Humor generation and classification is one the hardest problem in the area of computational Natural Language Understanding. Even humans fail at being funny and recognizing humor. In this project, we attempt to create a joke generator using a large pre-trained language model (GPT2). Further, we create jokes classifier by fine-tuning pre-trained (BERT) to classify the generated jokes and attempt to understand what distinguish joke sentence(s) from non joke sentence(s). Qualitative analysis reveals that the classifier model has specific internal attention patterns while classifying joke sentences which is absent when classifying normal sentences.

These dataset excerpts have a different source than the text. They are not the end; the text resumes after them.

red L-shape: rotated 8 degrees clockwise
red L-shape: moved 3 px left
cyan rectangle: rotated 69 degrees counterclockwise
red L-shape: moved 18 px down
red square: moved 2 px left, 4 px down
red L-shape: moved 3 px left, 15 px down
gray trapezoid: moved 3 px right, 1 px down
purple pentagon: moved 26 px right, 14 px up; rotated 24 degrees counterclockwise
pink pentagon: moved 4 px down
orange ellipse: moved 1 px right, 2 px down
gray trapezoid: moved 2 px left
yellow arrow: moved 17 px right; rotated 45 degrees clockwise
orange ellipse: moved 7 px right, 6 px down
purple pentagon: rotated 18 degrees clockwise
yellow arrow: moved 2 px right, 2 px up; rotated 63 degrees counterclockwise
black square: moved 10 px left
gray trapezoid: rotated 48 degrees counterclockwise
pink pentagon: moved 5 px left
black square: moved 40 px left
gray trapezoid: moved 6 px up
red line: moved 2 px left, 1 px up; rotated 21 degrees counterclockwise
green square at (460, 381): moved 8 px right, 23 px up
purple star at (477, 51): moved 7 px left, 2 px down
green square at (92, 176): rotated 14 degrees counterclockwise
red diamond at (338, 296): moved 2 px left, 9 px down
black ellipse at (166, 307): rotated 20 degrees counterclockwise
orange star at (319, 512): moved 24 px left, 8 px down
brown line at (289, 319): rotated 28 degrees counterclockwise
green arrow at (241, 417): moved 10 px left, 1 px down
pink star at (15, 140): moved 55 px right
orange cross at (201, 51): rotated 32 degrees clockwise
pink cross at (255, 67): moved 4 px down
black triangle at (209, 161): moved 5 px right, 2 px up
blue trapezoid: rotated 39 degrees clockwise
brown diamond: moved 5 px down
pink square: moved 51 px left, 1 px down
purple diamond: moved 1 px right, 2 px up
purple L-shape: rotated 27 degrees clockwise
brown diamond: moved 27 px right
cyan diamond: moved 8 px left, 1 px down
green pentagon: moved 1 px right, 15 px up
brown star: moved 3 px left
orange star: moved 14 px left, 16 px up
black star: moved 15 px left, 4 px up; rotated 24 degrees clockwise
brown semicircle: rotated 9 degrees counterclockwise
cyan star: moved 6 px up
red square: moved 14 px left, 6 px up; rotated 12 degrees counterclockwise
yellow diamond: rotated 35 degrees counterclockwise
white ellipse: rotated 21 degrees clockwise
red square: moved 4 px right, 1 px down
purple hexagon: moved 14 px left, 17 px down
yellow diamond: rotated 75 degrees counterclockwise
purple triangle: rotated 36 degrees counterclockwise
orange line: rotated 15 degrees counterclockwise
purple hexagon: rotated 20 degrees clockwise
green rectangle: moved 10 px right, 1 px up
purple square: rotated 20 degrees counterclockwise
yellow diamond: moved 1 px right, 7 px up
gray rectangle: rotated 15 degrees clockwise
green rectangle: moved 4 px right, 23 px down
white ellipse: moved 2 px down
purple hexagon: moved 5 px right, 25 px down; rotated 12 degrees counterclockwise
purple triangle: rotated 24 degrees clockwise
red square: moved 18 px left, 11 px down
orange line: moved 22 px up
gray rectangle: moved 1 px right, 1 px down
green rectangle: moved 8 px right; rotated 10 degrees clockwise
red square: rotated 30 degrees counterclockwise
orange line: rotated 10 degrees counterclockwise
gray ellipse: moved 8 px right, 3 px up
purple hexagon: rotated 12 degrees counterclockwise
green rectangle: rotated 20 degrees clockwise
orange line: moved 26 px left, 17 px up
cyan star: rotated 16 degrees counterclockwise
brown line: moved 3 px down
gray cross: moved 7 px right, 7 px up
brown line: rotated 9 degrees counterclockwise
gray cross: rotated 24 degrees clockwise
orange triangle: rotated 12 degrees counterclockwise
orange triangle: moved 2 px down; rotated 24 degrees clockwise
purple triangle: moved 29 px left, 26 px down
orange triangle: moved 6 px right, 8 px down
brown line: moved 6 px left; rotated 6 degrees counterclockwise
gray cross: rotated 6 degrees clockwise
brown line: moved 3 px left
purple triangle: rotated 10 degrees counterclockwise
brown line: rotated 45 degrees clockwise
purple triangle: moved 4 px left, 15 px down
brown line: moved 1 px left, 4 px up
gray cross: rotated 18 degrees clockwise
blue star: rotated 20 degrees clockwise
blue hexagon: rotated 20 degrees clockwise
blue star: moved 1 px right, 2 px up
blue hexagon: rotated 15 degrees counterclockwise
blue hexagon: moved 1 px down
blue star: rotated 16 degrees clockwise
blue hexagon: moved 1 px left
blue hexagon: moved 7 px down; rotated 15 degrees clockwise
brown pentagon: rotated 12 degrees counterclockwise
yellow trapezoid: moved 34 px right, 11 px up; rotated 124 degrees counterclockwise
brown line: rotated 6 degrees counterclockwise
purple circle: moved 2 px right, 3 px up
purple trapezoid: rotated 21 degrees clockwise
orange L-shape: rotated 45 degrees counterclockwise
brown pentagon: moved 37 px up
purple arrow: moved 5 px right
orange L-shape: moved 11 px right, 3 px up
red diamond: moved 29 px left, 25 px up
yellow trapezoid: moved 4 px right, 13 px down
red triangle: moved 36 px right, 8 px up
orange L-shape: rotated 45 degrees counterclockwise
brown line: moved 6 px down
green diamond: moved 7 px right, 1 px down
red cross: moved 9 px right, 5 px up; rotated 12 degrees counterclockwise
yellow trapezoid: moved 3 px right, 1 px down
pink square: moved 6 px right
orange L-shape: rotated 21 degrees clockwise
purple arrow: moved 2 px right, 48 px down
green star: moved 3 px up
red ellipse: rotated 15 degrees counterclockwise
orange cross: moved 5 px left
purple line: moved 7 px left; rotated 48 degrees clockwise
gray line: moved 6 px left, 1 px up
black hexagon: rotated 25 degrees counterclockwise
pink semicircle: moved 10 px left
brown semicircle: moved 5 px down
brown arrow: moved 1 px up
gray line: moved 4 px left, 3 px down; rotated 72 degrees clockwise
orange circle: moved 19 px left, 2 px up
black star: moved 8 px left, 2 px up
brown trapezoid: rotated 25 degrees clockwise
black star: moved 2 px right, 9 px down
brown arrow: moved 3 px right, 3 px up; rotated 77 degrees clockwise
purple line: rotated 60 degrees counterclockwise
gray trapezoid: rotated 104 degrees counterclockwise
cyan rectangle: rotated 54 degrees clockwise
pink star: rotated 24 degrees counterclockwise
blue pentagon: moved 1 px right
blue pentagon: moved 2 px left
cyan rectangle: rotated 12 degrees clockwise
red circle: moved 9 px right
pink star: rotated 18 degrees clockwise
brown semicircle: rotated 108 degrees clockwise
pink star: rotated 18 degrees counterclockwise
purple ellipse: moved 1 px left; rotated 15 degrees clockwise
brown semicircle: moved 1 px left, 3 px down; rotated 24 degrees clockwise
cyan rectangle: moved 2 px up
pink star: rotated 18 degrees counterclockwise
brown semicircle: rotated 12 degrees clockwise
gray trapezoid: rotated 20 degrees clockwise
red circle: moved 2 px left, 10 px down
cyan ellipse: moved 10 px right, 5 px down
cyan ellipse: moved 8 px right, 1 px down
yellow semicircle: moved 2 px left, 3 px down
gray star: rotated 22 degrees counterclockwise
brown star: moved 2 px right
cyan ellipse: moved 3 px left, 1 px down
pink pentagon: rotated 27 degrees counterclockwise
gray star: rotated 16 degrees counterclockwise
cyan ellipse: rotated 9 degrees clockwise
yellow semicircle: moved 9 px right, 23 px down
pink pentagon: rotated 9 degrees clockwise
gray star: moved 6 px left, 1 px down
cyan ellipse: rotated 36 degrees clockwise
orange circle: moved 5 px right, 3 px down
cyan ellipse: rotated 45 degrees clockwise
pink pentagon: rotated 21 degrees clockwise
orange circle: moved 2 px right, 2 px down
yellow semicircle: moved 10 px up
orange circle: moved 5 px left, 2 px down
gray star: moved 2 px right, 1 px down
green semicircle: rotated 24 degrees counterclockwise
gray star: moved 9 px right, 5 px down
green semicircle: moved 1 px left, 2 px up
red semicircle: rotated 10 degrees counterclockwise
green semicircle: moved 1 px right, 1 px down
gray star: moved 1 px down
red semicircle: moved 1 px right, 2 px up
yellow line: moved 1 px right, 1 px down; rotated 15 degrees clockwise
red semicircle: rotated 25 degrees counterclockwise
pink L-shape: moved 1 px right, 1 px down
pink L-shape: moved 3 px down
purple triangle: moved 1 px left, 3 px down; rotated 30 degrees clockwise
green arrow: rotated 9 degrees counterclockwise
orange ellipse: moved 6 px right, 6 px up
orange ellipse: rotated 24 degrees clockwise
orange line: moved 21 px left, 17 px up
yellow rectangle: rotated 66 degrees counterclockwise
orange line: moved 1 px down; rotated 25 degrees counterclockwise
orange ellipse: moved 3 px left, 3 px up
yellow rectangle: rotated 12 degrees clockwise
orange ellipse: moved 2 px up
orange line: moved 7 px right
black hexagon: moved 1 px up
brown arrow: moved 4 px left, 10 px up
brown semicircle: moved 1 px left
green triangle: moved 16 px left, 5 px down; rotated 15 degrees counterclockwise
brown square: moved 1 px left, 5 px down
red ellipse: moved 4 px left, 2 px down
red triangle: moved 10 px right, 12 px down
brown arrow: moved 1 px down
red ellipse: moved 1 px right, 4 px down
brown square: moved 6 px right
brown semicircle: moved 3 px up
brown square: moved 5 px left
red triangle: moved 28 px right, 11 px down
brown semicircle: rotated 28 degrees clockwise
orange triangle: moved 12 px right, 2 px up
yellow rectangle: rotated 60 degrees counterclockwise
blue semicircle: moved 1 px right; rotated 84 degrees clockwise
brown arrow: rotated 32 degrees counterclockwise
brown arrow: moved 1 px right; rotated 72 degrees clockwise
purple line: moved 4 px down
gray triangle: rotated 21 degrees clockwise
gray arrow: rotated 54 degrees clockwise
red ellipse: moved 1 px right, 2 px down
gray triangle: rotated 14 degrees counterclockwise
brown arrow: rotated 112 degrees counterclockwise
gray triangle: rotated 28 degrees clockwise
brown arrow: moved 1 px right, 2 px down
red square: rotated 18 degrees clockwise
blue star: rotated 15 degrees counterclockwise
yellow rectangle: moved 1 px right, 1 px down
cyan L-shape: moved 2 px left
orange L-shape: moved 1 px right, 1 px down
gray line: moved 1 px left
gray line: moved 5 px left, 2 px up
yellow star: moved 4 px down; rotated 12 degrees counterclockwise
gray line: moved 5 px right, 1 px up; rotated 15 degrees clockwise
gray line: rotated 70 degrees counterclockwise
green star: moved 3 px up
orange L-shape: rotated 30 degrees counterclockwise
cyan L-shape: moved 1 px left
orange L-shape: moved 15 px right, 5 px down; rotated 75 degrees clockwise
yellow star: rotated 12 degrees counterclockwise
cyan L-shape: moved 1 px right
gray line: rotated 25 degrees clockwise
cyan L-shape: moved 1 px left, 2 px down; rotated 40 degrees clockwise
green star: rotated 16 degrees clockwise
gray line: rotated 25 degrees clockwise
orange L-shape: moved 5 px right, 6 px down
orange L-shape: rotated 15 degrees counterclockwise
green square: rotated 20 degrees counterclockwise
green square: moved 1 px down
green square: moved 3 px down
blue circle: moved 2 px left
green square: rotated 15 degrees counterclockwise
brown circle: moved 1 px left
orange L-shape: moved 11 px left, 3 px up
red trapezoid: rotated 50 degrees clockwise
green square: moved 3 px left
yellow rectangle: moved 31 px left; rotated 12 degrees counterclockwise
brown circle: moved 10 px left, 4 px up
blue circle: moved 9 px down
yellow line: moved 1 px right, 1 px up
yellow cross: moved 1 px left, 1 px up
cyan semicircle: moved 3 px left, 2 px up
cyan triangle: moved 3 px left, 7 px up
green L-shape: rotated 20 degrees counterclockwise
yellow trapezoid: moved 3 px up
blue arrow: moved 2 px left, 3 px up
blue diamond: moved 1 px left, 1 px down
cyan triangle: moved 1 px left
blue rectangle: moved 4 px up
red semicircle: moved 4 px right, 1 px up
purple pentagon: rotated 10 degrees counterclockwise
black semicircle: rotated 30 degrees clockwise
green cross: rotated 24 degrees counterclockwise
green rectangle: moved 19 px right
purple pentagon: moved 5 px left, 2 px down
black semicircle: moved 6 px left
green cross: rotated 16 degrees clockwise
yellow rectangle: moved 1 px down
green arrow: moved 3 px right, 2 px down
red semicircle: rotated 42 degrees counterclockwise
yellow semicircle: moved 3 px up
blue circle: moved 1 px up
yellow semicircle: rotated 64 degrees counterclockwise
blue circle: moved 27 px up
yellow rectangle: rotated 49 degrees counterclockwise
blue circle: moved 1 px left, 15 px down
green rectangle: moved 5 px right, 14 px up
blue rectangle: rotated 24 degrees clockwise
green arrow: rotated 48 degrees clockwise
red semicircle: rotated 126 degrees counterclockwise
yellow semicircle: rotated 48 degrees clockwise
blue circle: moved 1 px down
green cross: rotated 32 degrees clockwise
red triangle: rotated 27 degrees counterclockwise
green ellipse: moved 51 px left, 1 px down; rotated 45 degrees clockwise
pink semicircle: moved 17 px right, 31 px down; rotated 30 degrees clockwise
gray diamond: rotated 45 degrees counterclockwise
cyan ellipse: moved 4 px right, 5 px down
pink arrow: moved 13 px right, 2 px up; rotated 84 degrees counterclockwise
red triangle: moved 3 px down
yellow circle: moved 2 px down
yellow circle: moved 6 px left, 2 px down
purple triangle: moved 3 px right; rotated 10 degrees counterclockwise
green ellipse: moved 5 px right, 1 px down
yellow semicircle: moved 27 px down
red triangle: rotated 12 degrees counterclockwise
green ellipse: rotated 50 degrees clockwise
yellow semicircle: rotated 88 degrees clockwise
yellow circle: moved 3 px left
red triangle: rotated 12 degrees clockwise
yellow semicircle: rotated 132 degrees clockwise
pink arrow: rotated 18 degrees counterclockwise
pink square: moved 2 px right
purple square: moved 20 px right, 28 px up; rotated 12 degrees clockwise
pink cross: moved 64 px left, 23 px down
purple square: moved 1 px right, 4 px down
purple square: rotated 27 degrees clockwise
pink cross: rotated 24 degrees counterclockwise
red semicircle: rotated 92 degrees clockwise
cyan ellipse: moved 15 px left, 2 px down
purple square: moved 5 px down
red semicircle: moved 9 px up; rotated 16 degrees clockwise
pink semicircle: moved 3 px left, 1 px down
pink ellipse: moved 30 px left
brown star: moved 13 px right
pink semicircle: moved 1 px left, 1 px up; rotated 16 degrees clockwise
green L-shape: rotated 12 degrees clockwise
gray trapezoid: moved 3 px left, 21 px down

For Joke sentences, there's a visible 'X' pattern which validates the setup-punchline structure.
Detailed view of the Joke attention pattern -
- Python: 3.7
- pytorch: 1.2.0
- Cuda 10.1.243
Some experiments were directly carried out in Google Colab
Pretrained models are from https://github.com/huggingface/transformers
GTP2/fine_tuning.py is mostly the huggingface's run_lm_finetuning.py except for the Dataset
Class.
python fine_tuning.py \
--output_dir output \
--model_type gpt2 \
--model_name_or_path distilgpt2 \
--do_train \
--train_data_file short_jokes_even_shorter.csv \
--per_gpu_train_batch_size 5 \
--save_steps 1000 \
--num_train_epochs 10
python run_generation.py \
--model_type=gpt2 \
--model_name_or_path=output/ \
--top_k 50 \
--top_p 1.0 \
--temperature 0.3 \
--prompt "Why did jonh call the cops?"
An improved version is in the jupyter notebook along with the rest of the code for generation, analysis and classification.
Jupyter notebook is run on Google Collab, any extra package requried required is being included in the notebook itself.